Autoionizing states are usually short-lived, and thus can be described as Fano resonances rather than normal bound states. They can be observed as variations in the ionization cross sections of atoms and molecules, by photoionization, electron ionization and other methods.

==Examples==
As examples, several Fano resonances in the extreme ultraviolet photoionization spectrum of neon are attributed to autoionizing states. Some are due to one-electron excitations, such as a series of three strong similarly shaped peaks at energies of 45.546, 47.121 and 47.692 eV which are interpreted as 1s^{2} 2s^{1} 2p^{6} np (^{1}P) states for n = 3, 4 and 5. These states of neutral neon lie beyond the first ionization energy because it takes more energy to excite a 2s electron than to remove a 2p electron. When autoionization occurs, the np → 2s de-excitation provides the energy needed to remove one 2p electron and form the Ne^{+} ground state.

Other resonances are attributed to two-electron excitations.

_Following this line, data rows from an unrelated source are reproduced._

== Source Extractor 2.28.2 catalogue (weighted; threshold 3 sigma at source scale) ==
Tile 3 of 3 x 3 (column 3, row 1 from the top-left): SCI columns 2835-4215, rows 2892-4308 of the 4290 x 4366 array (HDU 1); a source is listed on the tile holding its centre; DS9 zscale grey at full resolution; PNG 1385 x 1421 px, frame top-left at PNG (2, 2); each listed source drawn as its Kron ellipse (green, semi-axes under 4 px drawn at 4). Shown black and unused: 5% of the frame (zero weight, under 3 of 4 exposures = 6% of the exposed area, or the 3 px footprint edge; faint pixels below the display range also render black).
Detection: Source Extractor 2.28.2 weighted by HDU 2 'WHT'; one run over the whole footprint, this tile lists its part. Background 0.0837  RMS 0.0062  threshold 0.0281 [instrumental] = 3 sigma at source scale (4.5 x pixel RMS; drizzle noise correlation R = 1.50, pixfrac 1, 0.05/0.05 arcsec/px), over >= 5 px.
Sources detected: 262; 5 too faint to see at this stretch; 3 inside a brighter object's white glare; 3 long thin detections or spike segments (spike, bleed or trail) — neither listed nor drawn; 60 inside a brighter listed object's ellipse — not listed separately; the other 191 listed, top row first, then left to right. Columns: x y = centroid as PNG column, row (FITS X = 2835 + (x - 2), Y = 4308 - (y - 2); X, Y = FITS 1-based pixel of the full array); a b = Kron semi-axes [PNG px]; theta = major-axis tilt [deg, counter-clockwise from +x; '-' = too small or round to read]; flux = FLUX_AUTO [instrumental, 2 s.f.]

The same neon photoionization spectrum considered above contains a fourth strong resonance in the same region at 44.979 eV but with a very different shape, which is interpreted as the 1s^{2} 2s^{2} 2p^{4} 3s 3p (^{1}P) state. For autoionization, the 3s → 2p transition provides the energy to remove the 3p electron.

Electron ionization allows the observation of some states which cannot be excited by photons due to selection rules. In neon for example again, the excitation of triplet states is forbidden by the spin selection rule ΔS = 0, but the 1s^{2} 2s^{2} 2p^{4} 3s 3p (^{3}P) has been observed by electron ionization at 42.04 eV. Ion impact by high energy H^{+}, He^{+} and Ne^{+} ions has also been used.

If a core electron is missing, a positive ion can autoionize further and lose a second electron in the Auger effect. In neon, X-ray excitation can remove a 1s electron, producing an excited Ne^{+} ion with configuration 1s^{1} 2s^{2} 2p^{6}. In the subsequent Auger process a 2s → 1s transition and simultaneous emission of a second electron from 2p leads to the Ne^{2+} 1s^{2} 2s^{1} 2p^{5} ionic state.

Molecules, in addition, can have vibrationally autoionizing Rydberg states, in which the small amount of energy necessary to ionize a Rydberg state is provided by vibrational excitation.

==Autodetachment==
When the excited state of the atom or molecule consists of a compound state of a neutral particle and a resonantly attached electron, autoionization is referred to as autodetachment. In this case the compound state begins with a net negative charge before the autoionization process, and ends with a neutral charge. The ending state will often be vibrationally or rotationally excited state as a result of excess energy from the resonant attachment process.